- Task item
Lines that include the string "TestSearchControl" are the ones to copy from the entries below.

Saved data entries:

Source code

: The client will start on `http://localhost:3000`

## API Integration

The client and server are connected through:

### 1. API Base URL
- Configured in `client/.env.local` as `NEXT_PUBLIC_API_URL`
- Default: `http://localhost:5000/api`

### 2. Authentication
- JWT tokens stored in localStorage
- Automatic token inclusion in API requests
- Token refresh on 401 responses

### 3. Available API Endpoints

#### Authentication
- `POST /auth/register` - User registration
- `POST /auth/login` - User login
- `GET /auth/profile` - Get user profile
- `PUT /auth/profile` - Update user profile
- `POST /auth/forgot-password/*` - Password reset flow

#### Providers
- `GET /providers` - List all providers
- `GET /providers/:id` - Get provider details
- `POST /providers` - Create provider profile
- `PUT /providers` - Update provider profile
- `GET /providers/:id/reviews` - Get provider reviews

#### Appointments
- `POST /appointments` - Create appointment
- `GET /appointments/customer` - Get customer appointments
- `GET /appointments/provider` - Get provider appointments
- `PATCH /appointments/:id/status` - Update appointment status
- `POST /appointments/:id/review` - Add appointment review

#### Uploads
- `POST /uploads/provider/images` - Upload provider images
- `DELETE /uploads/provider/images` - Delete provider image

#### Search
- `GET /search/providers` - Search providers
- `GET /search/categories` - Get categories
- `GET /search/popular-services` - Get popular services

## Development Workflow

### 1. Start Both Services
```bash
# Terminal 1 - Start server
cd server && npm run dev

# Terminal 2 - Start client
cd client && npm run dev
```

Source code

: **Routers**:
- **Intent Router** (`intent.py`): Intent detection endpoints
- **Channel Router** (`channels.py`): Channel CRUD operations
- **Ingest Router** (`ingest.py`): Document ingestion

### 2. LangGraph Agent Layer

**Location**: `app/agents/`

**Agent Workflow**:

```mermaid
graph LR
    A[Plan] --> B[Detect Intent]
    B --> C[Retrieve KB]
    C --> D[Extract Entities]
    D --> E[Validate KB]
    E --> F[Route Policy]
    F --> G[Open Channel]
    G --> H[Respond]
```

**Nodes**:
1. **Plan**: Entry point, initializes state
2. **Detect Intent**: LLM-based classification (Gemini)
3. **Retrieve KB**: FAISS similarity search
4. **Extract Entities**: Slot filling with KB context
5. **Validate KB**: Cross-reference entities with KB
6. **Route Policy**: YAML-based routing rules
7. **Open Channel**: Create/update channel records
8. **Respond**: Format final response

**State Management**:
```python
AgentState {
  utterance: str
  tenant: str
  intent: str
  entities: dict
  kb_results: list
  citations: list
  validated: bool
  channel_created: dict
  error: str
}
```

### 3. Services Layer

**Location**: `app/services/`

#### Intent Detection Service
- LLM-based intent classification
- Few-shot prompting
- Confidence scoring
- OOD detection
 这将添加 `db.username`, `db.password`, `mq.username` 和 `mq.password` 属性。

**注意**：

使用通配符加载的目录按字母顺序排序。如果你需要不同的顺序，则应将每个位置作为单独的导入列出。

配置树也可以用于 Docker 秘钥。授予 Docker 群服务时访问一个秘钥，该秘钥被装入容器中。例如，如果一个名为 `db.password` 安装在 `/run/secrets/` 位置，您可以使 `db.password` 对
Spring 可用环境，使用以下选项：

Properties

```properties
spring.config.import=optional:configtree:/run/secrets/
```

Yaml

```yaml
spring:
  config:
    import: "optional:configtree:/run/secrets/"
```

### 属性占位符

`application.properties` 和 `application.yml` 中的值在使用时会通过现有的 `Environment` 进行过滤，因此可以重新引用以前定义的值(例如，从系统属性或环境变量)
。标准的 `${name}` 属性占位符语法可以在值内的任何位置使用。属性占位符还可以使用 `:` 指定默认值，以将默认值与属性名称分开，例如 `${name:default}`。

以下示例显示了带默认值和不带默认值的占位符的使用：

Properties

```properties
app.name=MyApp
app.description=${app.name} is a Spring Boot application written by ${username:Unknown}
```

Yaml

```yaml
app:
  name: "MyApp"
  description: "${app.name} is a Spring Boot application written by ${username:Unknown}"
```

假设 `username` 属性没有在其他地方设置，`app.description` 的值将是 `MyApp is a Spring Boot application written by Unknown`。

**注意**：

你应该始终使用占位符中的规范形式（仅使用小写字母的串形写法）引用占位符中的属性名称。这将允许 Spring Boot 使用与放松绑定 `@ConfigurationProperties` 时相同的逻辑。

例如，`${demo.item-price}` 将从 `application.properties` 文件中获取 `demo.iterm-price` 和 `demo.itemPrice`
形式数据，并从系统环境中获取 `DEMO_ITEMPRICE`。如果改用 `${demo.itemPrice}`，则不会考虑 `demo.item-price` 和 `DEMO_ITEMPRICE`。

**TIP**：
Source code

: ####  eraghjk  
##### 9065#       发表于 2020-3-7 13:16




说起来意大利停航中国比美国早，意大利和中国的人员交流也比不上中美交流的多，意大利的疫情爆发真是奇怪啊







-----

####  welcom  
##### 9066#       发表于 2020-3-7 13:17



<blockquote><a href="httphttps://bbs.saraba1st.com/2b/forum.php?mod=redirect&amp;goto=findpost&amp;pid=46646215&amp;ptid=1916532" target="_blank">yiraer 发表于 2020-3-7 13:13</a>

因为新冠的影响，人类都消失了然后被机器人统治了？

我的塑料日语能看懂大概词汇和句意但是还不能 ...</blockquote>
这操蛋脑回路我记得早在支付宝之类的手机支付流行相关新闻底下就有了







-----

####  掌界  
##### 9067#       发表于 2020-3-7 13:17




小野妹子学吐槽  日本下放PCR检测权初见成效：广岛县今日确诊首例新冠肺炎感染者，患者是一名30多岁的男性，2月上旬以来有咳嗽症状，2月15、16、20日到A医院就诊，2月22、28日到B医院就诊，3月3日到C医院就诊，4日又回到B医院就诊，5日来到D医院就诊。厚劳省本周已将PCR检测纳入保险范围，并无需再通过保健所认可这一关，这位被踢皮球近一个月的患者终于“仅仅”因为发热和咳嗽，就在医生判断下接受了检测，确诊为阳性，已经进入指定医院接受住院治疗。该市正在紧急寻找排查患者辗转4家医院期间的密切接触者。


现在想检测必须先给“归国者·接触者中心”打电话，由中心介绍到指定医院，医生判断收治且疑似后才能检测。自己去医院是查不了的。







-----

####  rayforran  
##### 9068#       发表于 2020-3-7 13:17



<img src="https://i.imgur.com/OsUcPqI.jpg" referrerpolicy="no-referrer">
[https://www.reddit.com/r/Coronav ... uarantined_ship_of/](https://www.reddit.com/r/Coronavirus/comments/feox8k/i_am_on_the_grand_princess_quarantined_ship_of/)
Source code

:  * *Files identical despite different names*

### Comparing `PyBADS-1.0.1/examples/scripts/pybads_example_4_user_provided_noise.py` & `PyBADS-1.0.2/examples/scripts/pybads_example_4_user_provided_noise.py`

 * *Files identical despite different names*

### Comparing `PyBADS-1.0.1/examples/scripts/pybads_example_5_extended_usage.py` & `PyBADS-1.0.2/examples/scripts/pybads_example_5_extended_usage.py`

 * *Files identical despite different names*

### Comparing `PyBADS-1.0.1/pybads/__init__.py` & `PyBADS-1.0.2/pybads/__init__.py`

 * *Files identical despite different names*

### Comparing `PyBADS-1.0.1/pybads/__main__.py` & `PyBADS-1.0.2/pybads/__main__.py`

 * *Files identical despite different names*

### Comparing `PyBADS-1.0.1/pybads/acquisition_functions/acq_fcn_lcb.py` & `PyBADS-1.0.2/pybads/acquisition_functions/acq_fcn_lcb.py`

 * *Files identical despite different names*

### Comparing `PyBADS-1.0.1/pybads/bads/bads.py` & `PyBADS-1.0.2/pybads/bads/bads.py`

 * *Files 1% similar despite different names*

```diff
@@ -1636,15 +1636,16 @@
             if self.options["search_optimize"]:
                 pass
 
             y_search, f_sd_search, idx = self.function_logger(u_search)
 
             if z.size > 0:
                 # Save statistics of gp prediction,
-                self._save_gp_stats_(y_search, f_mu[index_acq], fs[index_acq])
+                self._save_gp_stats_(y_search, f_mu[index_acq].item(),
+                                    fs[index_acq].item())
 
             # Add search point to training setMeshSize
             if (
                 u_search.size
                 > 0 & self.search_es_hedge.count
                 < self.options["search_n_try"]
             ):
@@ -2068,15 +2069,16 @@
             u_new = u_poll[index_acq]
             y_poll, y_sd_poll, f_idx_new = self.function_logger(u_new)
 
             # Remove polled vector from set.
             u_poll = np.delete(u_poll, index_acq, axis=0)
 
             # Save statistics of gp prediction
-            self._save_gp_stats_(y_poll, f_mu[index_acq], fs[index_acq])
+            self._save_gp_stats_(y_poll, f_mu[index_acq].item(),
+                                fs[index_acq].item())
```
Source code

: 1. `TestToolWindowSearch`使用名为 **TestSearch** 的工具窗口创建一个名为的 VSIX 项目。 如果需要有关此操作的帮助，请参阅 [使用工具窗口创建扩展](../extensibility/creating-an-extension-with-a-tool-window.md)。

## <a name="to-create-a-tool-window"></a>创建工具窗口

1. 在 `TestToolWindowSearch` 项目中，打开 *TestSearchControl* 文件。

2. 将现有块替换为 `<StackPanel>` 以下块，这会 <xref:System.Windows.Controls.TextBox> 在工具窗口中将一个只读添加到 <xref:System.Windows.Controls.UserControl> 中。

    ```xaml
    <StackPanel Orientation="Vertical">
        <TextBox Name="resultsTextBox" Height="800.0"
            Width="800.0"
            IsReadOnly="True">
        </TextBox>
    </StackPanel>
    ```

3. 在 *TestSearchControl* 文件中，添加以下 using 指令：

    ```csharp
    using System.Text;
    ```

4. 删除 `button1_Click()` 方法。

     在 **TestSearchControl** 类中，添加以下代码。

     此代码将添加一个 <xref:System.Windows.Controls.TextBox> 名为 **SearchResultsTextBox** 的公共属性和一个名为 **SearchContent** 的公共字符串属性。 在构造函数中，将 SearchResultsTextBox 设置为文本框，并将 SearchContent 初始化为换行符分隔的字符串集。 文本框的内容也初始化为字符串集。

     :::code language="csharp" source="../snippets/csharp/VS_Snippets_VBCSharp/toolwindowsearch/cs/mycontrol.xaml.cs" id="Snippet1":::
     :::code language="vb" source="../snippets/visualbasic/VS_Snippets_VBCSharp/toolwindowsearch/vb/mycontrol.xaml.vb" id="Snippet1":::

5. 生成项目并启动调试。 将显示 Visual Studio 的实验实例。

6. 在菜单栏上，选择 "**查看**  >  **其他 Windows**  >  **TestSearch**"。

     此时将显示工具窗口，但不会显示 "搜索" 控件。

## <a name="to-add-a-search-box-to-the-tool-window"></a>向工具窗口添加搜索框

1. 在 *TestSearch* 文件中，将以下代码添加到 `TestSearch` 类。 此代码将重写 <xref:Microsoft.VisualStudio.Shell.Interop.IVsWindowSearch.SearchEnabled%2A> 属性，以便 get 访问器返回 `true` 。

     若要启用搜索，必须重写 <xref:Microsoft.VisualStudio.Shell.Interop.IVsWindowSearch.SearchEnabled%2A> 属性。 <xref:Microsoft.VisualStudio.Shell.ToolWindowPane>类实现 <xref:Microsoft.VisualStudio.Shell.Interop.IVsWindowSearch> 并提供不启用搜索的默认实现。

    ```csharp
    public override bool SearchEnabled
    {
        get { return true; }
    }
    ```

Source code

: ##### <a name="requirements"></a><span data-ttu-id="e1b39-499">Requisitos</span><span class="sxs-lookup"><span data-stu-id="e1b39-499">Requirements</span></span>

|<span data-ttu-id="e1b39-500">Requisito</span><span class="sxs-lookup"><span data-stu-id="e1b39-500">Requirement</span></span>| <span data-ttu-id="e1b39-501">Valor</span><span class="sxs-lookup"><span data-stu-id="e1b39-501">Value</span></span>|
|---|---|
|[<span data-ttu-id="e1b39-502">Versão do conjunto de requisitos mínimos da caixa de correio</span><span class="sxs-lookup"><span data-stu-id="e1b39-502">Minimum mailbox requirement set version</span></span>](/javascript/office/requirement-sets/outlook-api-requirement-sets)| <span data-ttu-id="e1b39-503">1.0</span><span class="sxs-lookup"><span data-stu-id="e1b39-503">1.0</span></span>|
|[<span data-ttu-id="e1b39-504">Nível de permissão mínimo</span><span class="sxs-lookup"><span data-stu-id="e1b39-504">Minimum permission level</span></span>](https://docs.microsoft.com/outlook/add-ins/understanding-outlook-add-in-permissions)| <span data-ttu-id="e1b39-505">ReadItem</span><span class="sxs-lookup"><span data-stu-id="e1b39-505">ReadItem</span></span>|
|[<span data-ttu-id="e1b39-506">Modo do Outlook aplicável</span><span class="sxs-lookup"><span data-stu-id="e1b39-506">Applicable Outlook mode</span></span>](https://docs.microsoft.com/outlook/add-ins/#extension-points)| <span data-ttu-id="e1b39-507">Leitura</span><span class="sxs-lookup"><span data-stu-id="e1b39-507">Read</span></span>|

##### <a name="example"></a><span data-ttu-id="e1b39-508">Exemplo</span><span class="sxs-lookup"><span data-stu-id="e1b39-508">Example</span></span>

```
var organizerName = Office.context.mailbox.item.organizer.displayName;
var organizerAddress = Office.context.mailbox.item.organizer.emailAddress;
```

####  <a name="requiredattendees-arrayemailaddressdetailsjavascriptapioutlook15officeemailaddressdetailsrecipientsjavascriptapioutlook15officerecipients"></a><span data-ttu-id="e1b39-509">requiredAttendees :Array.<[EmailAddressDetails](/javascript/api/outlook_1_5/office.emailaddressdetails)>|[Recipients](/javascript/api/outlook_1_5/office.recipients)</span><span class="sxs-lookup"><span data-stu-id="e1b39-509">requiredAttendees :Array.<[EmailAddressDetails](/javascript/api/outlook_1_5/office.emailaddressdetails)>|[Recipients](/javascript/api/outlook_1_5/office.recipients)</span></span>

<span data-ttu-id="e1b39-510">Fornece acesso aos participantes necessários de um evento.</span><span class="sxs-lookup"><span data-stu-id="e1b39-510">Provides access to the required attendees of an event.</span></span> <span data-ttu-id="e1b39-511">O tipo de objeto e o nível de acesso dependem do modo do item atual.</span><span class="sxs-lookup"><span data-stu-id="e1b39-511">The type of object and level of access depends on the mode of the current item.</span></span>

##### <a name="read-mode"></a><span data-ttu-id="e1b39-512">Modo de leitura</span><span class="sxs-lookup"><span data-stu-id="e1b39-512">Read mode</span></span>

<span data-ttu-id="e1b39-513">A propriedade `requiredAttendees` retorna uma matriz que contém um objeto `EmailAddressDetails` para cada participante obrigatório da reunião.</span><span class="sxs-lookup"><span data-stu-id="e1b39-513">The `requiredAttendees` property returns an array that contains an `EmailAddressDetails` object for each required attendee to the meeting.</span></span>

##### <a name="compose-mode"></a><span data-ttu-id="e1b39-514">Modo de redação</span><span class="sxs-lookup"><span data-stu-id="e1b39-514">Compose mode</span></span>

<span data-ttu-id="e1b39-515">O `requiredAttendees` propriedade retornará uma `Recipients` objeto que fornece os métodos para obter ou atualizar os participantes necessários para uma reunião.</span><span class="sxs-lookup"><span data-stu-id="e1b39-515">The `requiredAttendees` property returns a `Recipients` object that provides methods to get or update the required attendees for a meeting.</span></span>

- Answer to the exercise
1. 在 `TestToolWindowSearch` 项目中，打开 *TestSearchControl* 文件。
3. 在 *TestSearchControl* 文件中，添加以下 using 指令：
     在 **TestSearchControl** 类中，添加以下代码。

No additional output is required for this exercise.